Estudos focados em pessoas com intolerância à lactose são escassos. Um estudo de 1988 com bebês com intolerância ao leite mostrou que eles dormiam melhor quando evitavam o leite. Já um relatório de 2020 observou que a literatura médica não apresenta dados sobre os efeitos dos laticínios no sono de adultos com intolerância à lactose.
Embora o efeito específico dos laticínios no sono ainda seja incerto, há muitas evidências de que a alimentação influencia a qualidade do sono, afirmou St-Onge.
É bem conhecido que altos níveis de açúcar, cafeína e álcool têm efeitos adversos no sono. Mas não para por aí:
“Sabemos que seguir uma dieta saudável está associado à redução do risco de distúrbios do sono, enquanto seguir uma dieta menos saudável aumenta esse risco”, explicou St-Onge.
Mais pesquisas são necessárias para entender se as pessoas dormem mal porque se alimentam mal ou se comem mal porque dormem mal – ambas situações já foram observadas em estudos anteriores.
No dia a dia, o novo estudo de Nielsen indica que sintomas gastrointestinais causados pela alimentação podem ser mais uma forma de a dieta afetar o sono.
Em estudos anteriores, Nielsen e sua equipe estimularam o corpo durante o sono REM (fase em que os sonhos são mais vívidos) e descobriram que isso alterava o conteúdo dos sonhos.
Há indícios de que distúrbios físicos podem se manifestar em sonhos negativos, como sonhar com incêndios ou desenvolver febre, segundo Nielsen.
“Um foco maior na conexão entre problemas gastrointestinais e sonhos pode ajudar a encontrar formas de lidar com pesadelos”, acrescentou.
Ainda não há consenso sobre o que comer ou evitar para prevenir pesadelos.
Se você costuma ter sonhos estressantes, pode valer a pena investigar se tem intolerância à lactose ou outra alergia alimentar, sugeriu Nielsen.

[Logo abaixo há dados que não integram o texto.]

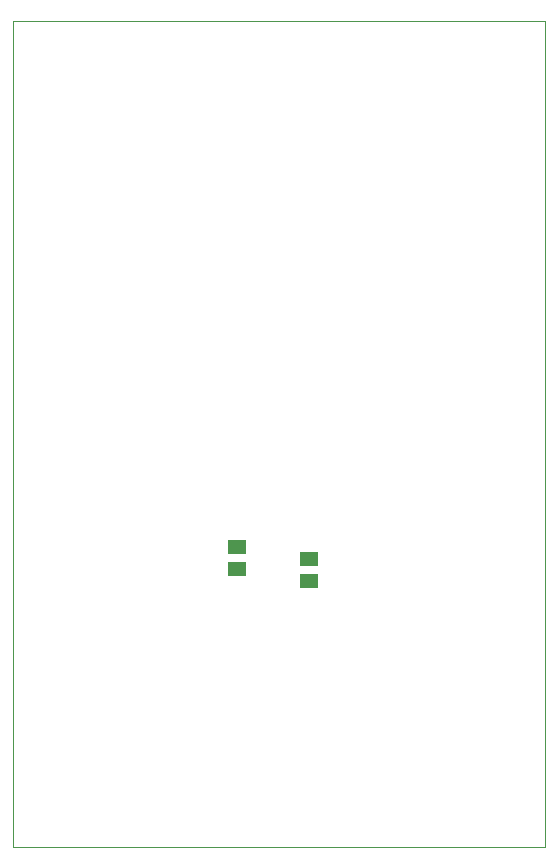
<source format=gtp>
G75*
G70*
%OFA0B0*%
%FSLAX24Y24*%
%IPPOS*%
%LPD*%
%AMOC8*
5,1,8,0,0,1.08239X$1,22.5*
%
%ADD10C,0.0000*%
%ADD11R,0.0630X0.0512*%
D10*
X000100Y000100D02*
X000100Y027659D01*
X017817Y027659D01*
X017817Y000100D01*
X000100Y000100D01*
D11*
X007541Y009372D03*
X007541Y010120D03*
X009943Y009726D03*
X009943Y008978D03*
M02*

</source>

Contudo, ele alerta que não é tão simples quanto dizer para as pessoas cortarem todos os laticínios caso tenham intolerância, pois muitos os consomem por diversos motivos.
Mas, no mínimo, se você sabe que queijo, leite ou qualquer outro alimento causa desconforto digestivo, o melhor é evitar comê-lo antes de dormir, aconselha o pesquisador.
Também há alimentos que você pode incluir na dieta para melhorar o sono em geral. Pesquisas apontam que:
- Ovos, peixes, nozes, cogumelos e suco de cereja contêm melatonina, que pode ajudar a adormecer.
- Peru, frango, clara de ovo e sementes (além de laticínios) contêm triptofano.
- Bananas, folhas verdes, abacate, leguminosas e outros alimentos ricos em magnésio podem promover o sono.
Em resumo, segundo uma nova pesquisa publicada no mês passado por St-Onge, uma boa dieta para o sono é rica em frutas, vegetais e fibras, e pobre em carnes vermelhas e processadas.